The revelation reflects the extraordinary tensions between the White House and the nation's highest-ranking intelligence official over a matter that has triggered impeachment proceedings against President Donald Trump.
The officials said that Joseph Maguire, who was thrust into the top intelligence post last month, warned the White House that he was not willing to withhold information from Congress, where he is scheduled to testify in open and closed hearings on Thursday.
Maguire denied that he had done so. In a statement, Maguire said that "at no time have I considered resigning my position since assuming this role on Aug. 16, 2019. I have never quit anything in my life, and I am not going to start now. I am committed to leading the Intelligence Community to address the diverse and complex threats facing our nation."

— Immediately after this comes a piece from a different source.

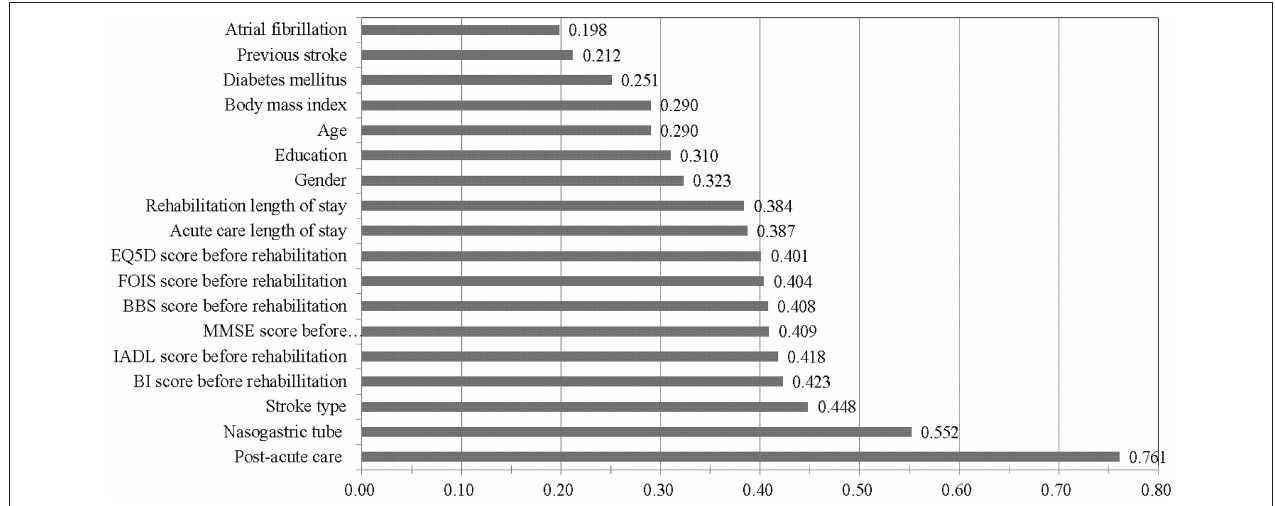
FIGURE 4 | A permutation importance analysis of artificial neural network model in predicting 30-day readmission in patients with stroke. BI, Barthel Index; IADL, Instrumental Activities of Daily Living; MMSE, Mini-Mental State Examination; BBS, Berg Balance Scale; FOIS, Functional Oral Intake Scale; EQ-5D, EuroQoL Quality of Life Scale.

The White House also disputed the account. "This is actually not true," White House spokeswoman Stephanie Grisham said in a tweet.
But other officials said that Maguire had pushed the White House to make an explicit legal decision on whether it was going to assert executive privilege over the whistleblower complaint, which centers on a call that Trump made with the leader of Ukraine in late July.
In essence, Maguire was serving notice that he intended to cooperate with lawmakers unless the White House moved forward with a legal case to prevent him from doing so, the officials said.
The White House and the Office of the Director of National Intelligence did not immediately respond to requests for comment.
Maguire has been caught in the middle of a fight between Congress and the executive branch over the contents of the whistleblower report since it reached his office late last month.
He has at times expressed his displeasure to White House counsel Pat Cipollone and others that the White House had put him in the untenable position of denying the material to Congress over a claim that it did not fall within his jurisdiction as leader of the intelligence community.
The rough contents of Trump's call were released by the White House on Wednesday, showing that Trump repeatedly pressured Ukraine President Volodymyr Zelensky to pursue investigations that might yield political dirt against Trump's adversaries, including former vice president Joe Biden.
Maguire became the national intelligence acting director last month after the resignations of previous director Daniel Coats and Trump's refusal to allow the deputy director, Sue Gordon, to step into the senior job.
Since the whistleblower controversy erupted earlier this month, Maguire has been the target of criticism from Democratic lawmakers who accuse him of blocking the complaint from being transmitted to Congress.
It was unclear whether Maguire's threat had forced the White House to acquiesce and allow him to testify without constraint. But officials said Maguire has pursued the opportunity to meet with lawmakers to defend his actions and integrity.
In his only public statement on the matter, issued Tuesday evening, Maguire said, "In light of recent reporting on the whistleblower complaint, I want to make clear that I have upheld my responsibility to follow the law every step of the way."
"I am committed to protecting whistleblowers and ensuring every complaint is handled appropriately," Maguire added. "I look forward to continuing to work with the Administration and Congress to find a resolution regarding this important matter."